複合商業施設「食彩館」(浜松市東区有玉北町、TEL053-432-8888)が4月27日、オープンした。(浜松経済新聞)

 【写真】フルーツをふんだんに使う「しき彩あんみつ」

 雑貨店「四季彩堂」(東区積志町)は、和風生活雑貨を中心に扱い、一部食品を販売する。インターネットで買い物ができる時代だが、足を運ぶことを付加価値として魅力を伝える店をつくりたいと考え、「和のテーマパーク」をコンセプトにした複合施設の新設を考案。1つの建物の中に、食料品のみを扱う専門店と同社の運営する和風喫茶店「いっ福茶屋しき彩」の新店舗を開業。さらに、直営の手芸材料店「あそび屋四季彩堂」を移転して集約。「四季彩堂有玉本店」に隣接する3階建ての店舗を新築し、和のテーマパークとしてオープンにこぎ着けた。

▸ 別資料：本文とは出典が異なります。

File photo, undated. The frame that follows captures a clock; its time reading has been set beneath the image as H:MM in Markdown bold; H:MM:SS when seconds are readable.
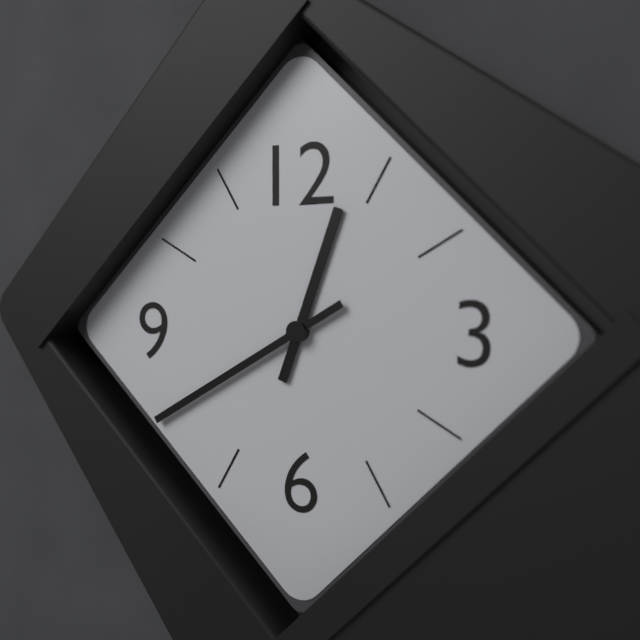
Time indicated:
**12:40**
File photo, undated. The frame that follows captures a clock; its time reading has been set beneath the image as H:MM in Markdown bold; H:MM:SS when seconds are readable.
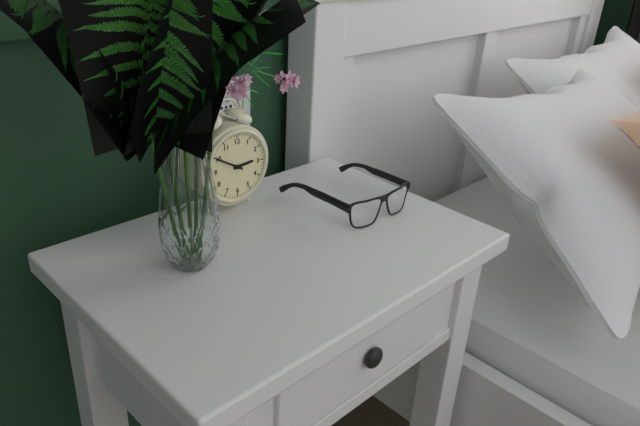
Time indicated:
**2:50**
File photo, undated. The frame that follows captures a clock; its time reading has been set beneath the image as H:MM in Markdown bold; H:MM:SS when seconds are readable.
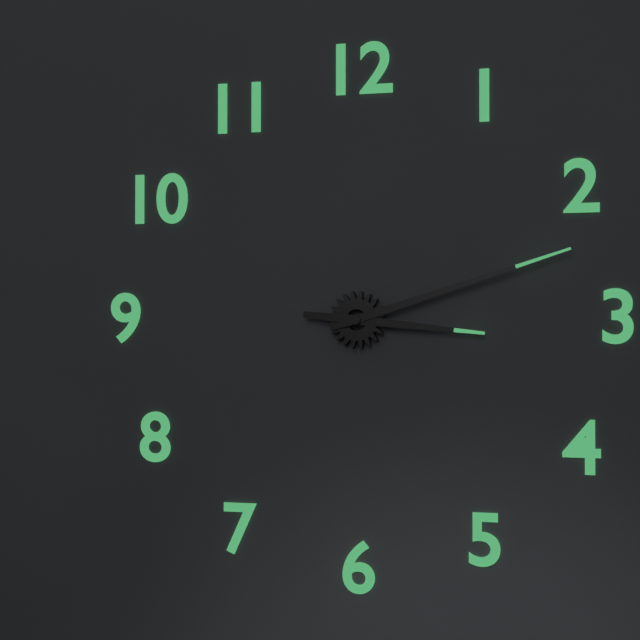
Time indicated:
**3:12**
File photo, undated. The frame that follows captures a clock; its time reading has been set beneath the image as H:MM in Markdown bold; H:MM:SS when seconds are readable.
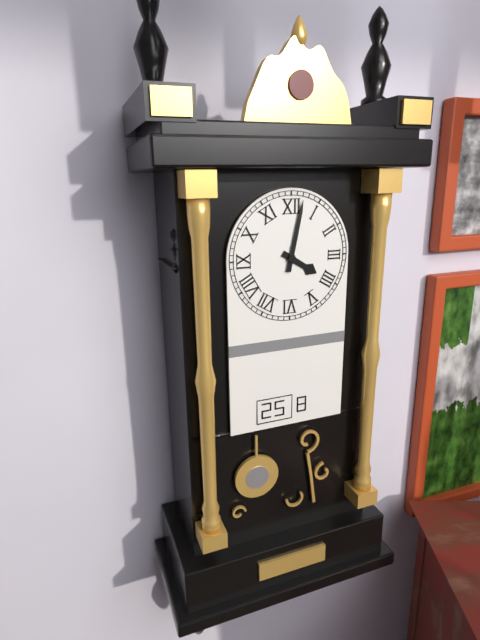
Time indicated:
**4:02**
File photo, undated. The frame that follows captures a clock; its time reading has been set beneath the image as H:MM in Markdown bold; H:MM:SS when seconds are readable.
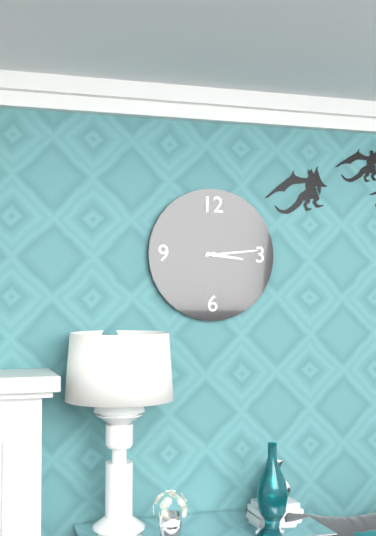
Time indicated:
**3:14**
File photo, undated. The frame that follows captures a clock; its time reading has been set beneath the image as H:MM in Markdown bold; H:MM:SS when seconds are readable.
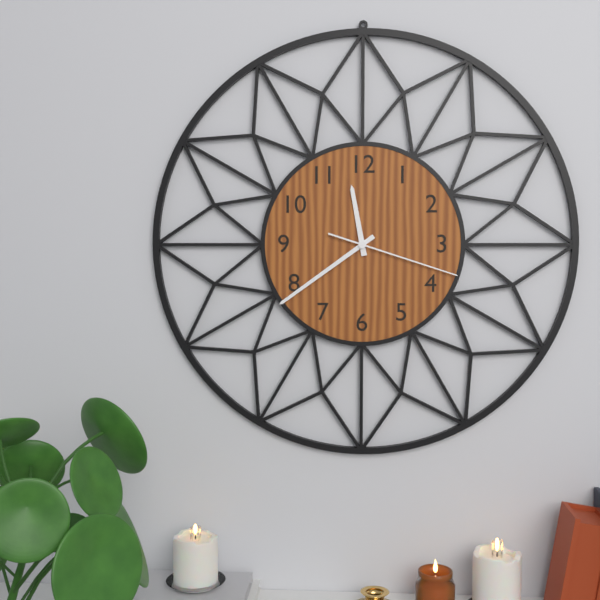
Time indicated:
**11:39:18**
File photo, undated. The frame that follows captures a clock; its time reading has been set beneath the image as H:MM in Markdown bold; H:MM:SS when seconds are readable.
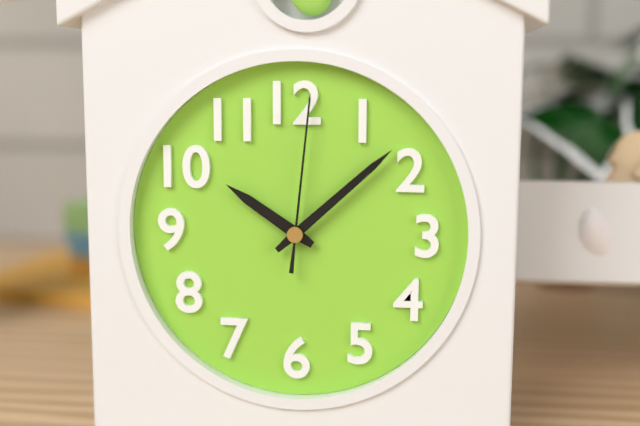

 店舗は、3フロアの合計で約120坪。1階の「全国のうまいもん食品専門館」は、全国各地から集める食品と、地元の農産物を販売する。北海道から沖縄まで同社スタッフが直接足を運び選び抜いた食品がそろい、旅先の土産店のような気分で買い物を楽しめる。大正9年創業の「矢田醤油店」(島根県)の「金山寺みそ」(350グラム=702円)は、国産大豆をベースに使い、ナスやニンジン、キュウリなどの野菜がふんだんに入る。福井県から仕入れる「黄金のだし」(1,100円)は、カツオや焼きアゴ、サバなどをブレンドした和風だしのパックで、自宅で本格的なプロの味を再現できるという。沖縄の地元民から人気が高い「名嘉真(なかま)製菓本舗」の「沖縄県ちんすこう」(10個=410円)は、ごま塩やココナツ、黒糖などの味をそろえる。農産物は、専業農家から直接仕入れ、旬の野菜を提供する。

 2階の「いっ福茶屋しき彩」は、食事とスイーツを扱う和の喫茶店。天竜杉の1枚板のテーブルや、ムク材の椅子をならべ、和風で落ち着いた「甘味処」を演出。「お団子ジェラート」(550円)は、焼きたてのみたらしだんごの上に、ミルク風味のジェラートアイスを乗せ仕上げる。ほかにも、市内の老舗「内藤製餡(せいあん)」から、オリジナルに製造したあんこを使い、旬の果物をふんだんに乗せて提供する「しき彩あんみつ」(880円)や、香ばしいみその香りが広がる「五平餅」(330円)などをそろえる。

 3階は、移転した手芸材料専門店「あそび屋四季彩堂」。遠州木綿や京都の金襴(きんらん)生地や糸などの手作り手芸用の材料をはじめ、細部まで丁寧に作り込まれた造花「アーティフィシャルフラワー」を扱う。手芸や陶芸などの手作り教室も合わせて運営する。

 新型コロナウイルスの対策として、来店時に手指のアルコール消毒を求める。スタッフは、出勤前の検温、マスク着用、手指消毒を義務化。店内は、定期的な換気を徹底。2階の飲食店は、飛まつ防止のためのパーティションを設置する。

 来店客からは「品ぞろえが豊富で毎日来ても飽きない」「地元の新鮮野菜がおいしい」という声が届いているという。「コロナ禍で新しく店を建てたことに対して応援してくれる人がいるので、地元に根を張り、感謝の思いをお返しできるようがんばりたい。店に足を運ぶことで、出会いやおもてなし、日本全国の素晴らしい品々を楽しんでもらいたい」と常務の宮本康典さんは話す。

 営業時間はフロアごとに異なり、1階は10時〜19時50分。2階は11時〜18時。3階は10時〜18時50分。